Another regular contributor, Danny Zepeda, has a succinct style that cuts to the heart of the matter in his posts, often covering electric vehicles and hybrid cars. In a review of Kia’s Niro, he praises the new production model, which differs vastly from the concept car unveiled early this year at CES. Danny’s initial impressions of the vehicle included “gaudy” and “ostentatious”. But he then pivots to the more family-friendly version consumers will see at the local Kia dealership. He praises the 64 kWh battery, which is expected to deliver 201 horsepower and 291-pound-feet of torque, as well as 280 miles on a single charge.
All of this works to hit one overarching metric.
“In all honesty, on the video side, I ask ‘Is this interesting to me?’” Jon said. “If I would watch it, then we cover it.”
TechnoBuffalo is more of a partnership these days. The Editor-in-Chief uses the same metric as Jon: If he would read it, he publishes it. And Jon said there’s just one qualification for all content TechnoBuffalo posts.
“Every article and video is part of our mission statement: It has to engage, entertain and inform,” Jon said. “As long as everything we’re doing is adhering to those principles, then we’re comfortable to run it.”
Tech Consumers Without an Agenda – Branding Kept Simple
TechnoBuffalo has become a reliable voice in the tech review space. Companies send products to Jon and his team because of the weight TechnoBuffalo reviews carry with consumers. However, no company is guaranteed a glowing review. Even with products they adore, the team members pull no punches when it comes to design flaws or impediments to a smooth user experience.

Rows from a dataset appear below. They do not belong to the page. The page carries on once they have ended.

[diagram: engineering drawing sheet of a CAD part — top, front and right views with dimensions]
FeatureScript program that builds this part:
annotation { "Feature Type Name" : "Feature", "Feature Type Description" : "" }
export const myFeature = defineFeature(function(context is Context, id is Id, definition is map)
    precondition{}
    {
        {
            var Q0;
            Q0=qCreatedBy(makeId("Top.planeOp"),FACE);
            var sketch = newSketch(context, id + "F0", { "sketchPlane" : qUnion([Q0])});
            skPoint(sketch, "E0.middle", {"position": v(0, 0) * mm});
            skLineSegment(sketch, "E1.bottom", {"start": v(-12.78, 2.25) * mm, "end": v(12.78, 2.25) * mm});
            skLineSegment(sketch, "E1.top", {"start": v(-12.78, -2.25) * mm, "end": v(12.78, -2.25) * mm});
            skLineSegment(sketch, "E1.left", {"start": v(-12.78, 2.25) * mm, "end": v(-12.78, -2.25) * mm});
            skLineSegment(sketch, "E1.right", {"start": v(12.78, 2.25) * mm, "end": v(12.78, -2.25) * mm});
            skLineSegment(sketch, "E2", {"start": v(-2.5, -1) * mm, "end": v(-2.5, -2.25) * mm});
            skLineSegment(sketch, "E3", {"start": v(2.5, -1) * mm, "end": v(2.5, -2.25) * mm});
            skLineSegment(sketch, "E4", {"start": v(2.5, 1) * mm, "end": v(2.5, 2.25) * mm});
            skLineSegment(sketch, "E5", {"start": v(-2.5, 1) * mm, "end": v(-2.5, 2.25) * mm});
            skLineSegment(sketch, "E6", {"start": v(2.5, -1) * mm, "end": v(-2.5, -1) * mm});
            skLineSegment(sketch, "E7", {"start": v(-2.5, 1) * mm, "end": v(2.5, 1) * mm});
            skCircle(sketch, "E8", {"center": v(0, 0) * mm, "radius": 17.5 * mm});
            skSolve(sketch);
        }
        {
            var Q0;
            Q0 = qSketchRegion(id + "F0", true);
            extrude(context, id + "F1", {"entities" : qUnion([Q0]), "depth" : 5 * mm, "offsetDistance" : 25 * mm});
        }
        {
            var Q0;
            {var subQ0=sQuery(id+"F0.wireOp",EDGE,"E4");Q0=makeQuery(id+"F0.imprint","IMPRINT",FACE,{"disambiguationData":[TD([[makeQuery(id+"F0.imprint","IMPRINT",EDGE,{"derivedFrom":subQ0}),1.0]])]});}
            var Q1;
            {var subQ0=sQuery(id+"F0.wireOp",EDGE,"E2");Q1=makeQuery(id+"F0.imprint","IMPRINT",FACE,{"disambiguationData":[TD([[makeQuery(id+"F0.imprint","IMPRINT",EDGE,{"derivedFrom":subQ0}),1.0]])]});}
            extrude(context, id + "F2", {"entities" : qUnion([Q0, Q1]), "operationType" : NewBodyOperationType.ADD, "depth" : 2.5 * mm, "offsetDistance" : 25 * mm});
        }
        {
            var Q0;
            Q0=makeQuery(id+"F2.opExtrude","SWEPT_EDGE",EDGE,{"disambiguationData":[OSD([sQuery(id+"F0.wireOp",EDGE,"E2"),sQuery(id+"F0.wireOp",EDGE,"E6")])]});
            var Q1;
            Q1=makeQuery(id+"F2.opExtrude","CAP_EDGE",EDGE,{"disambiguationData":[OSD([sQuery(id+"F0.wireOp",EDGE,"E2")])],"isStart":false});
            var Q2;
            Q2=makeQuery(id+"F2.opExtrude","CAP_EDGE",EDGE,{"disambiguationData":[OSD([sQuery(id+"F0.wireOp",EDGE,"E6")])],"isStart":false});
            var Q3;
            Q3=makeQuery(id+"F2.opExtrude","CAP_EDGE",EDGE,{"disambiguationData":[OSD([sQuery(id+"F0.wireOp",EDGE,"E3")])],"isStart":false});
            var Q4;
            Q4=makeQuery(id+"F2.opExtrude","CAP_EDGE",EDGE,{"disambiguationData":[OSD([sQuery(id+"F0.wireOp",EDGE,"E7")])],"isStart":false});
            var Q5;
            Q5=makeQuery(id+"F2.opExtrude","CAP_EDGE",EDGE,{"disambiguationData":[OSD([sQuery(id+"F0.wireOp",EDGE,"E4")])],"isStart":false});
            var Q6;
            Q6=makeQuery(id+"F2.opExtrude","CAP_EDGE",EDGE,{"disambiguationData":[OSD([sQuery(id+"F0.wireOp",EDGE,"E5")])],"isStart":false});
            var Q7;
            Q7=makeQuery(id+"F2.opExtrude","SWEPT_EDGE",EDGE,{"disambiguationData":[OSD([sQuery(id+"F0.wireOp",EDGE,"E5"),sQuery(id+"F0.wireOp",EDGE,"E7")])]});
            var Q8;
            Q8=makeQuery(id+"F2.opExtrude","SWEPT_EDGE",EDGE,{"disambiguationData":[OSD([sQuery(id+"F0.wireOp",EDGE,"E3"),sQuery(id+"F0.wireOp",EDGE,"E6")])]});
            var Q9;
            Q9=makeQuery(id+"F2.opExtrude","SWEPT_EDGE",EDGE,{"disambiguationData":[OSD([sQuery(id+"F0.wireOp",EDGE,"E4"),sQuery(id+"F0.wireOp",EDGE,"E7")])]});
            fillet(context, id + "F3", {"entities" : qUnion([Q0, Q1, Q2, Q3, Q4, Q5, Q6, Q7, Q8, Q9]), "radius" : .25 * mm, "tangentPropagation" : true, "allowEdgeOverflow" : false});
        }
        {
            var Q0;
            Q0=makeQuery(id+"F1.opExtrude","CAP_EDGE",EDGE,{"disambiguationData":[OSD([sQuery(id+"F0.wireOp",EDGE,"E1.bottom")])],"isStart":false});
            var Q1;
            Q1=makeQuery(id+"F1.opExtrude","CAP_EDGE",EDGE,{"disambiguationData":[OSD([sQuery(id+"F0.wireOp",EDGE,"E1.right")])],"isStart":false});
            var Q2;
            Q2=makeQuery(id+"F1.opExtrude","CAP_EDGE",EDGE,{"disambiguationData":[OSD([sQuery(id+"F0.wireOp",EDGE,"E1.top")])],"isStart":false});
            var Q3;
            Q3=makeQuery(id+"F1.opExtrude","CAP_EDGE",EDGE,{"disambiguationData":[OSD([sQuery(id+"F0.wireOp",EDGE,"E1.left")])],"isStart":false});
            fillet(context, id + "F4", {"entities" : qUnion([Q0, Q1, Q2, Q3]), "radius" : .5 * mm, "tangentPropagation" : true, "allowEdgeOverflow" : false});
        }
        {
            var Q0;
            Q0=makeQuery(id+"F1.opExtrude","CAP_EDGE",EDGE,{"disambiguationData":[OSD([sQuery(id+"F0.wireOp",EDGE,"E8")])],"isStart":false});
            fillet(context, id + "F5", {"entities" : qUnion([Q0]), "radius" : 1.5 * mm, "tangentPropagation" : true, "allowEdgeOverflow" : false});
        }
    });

An avid sports fan, Jon modeled a recent review on an MMA fight, pitting the iPhone X against the Pixel 2 XL. There were five scoring categories: design, camera, display, performance, and intangibles. The competition was bruising, and Jon gleefully described all the aspects he loved about both devices as well as their vulnerabilities. He delivered on his promise to choose a clear winner. And though the iPhone X’s flaws included the “hump” created by the phone’s camera housing which prohibits it from lying flat on its backside, Apple’s flagship took the match.
TechnoBuffalo maintains its autonomy because it is not owned by a large conglomerate. Jon said he is proud of the fact that the website is able to deliver authentic responses and informed criticism. This freedom has built trust with his readers and allows him to create new ventures that his readers want to see. The company plans to expand its focus and launch a satellite site soon for more movie news, comic books, and anything related to the new generation of geek culture.
For Jon and the TechnoBuffalo team, it’s all about being an enthusiast. And the site reflects that without compromise.
“We try to brand ourselves as the voice of the consumer,” Jon said. ”We are tech consumers and lovers of technology without any agenda.”